心脏微血管内皮细胞 (CMECs) 和心肌细胞 (CMs) 之间的串扰已成为心脏疾病发展和保护的关键组成部分。例如,通过缺血预处理等治疗策略激活 CMECs 中的内皮型一氧化氮合酶 (eNOS),在心肌缺血/再灌注 (I/R) 损伤的保护中发挥关键作用。然而,对于能够调节 CMEC 生物学的来自 CMs 的信号知之甚少。在这里,我们使用一种传统中药通心络 (TXL) 揭示了一种这样的机制,它通过激活 CMEC 的 eNOS 来减轻心肌缺血/再灌注 (I/R) 损伤。我们研究的目的是确定在 I/R 期间可以调节 CMEC 生物学的来自 CMs 的信号。我们在研究中使用了缺血再灌注的设定,使用遗传抑制 (p70s6k1 siRNA、miR-145-5p 模拟物等)、化学抑制剂 (eNOS 抑制剂 L-NNA 和小细胞外囊泡 (sEVs) 抑制剂 GW4869) 和 Western blot 分析来鉴定在 CMECs 中激活的保护信号通路。我们使用 0.125%的 TritonX-100 来使内皮细胞中的 eNOS 活性失活,以研究 CMEC 衍生的 eNOS 在 TXL 诱导的心脏保护中的作用。我们发现,虽然 CMEC 衍生的 eNOS 活性是 TXL 心脏保护所必需的,但 TXL 并不直接激活 CMEC 中的 eNOS。相反,eNOS 在 CMECs 中的激活需要通过 CM 与 CMEC 之间的串扰来实现,这是通过摄取 CM 衍生的 sEVs 实现的。
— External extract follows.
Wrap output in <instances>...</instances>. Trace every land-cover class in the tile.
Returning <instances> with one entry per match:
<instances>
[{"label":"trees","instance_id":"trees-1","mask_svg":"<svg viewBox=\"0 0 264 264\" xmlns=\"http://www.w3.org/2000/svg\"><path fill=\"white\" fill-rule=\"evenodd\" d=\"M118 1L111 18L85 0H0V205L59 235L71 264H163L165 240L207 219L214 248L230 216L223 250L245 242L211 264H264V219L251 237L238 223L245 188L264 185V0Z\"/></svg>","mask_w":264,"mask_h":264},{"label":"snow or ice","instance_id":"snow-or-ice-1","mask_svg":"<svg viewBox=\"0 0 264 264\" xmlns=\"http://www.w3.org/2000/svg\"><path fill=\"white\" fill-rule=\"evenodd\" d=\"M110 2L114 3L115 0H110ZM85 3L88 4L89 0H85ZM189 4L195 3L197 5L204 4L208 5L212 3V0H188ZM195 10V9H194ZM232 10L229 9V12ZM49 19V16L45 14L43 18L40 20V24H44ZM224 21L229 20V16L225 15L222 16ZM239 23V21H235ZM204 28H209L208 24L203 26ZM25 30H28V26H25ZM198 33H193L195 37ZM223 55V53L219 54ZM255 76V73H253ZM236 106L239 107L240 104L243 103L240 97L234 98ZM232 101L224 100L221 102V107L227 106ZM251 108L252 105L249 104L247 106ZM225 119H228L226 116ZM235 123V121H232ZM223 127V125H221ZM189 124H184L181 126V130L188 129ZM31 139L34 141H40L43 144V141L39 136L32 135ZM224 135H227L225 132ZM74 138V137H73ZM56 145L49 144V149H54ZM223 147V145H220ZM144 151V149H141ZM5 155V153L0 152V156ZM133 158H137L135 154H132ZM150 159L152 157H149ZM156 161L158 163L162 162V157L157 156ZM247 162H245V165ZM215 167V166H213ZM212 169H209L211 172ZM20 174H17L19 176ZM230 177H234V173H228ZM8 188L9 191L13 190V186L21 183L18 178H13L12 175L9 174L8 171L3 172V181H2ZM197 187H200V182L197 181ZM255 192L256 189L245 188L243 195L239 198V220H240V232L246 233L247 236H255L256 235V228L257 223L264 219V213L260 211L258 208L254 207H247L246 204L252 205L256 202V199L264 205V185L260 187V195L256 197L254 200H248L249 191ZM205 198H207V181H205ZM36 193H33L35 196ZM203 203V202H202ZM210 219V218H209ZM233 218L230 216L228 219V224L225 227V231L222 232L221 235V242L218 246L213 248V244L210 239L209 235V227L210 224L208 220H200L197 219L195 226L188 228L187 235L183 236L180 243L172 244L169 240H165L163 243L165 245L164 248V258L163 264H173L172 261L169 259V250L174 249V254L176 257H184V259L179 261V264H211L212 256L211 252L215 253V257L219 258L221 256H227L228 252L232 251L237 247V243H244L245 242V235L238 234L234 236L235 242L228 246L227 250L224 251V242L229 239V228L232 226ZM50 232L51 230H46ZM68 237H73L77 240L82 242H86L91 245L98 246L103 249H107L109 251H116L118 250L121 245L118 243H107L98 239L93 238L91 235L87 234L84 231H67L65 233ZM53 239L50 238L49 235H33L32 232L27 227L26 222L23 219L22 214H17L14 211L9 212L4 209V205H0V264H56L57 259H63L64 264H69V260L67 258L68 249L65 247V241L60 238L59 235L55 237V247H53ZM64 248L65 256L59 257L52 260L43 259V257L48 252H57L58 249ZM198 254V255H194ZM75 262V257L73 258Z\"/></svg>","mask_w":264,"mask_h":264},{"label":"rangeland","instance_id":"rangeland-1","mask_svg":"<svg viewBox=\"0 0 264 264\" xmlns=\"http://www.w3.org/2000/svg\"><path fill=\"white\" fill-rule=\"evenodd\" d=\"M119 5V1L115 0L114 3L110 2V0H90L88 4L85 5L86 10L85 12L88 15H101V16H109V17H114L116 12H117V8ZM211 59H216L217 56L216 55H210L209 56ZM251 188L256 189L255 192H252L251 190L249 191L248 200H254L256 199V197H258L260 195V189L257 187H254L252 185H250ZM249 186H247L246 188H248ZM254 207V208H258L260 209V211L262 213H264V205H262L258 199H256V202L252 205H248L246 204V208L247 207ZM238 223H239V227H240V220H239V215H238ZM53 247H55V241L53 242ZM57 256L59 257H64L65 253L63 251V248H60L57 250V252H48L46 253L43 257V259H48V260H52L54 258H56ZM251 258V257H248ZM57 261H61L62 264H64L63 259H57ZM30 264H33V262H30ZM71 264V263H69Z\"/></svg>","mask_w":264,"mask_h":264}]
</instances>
我们进一步证明,TXL 诱导的 CM-sEVs 包含增加水平的长基因间非蛋白编码 RNA,调节重编程 (Linc-ROR)。进入 CMECs 后,linc-ROR 下调其靶 miR-145-5p,通过促进这些细胞中 p70s6k1 的表达来激活 eNOS 途径。CMEC 衍生的 eNOS 的激活有助于增加 I/R 损伤后心脏中 CMECs 和 CMs 本身的存活。这些数据揭示了一种机制,即 CMs 和 CMECs 之间的串扰导致 I/R 损伤后心脏的存活增加,并为减弱心肌 I/R 损伤指出了一个新的治疗靶点。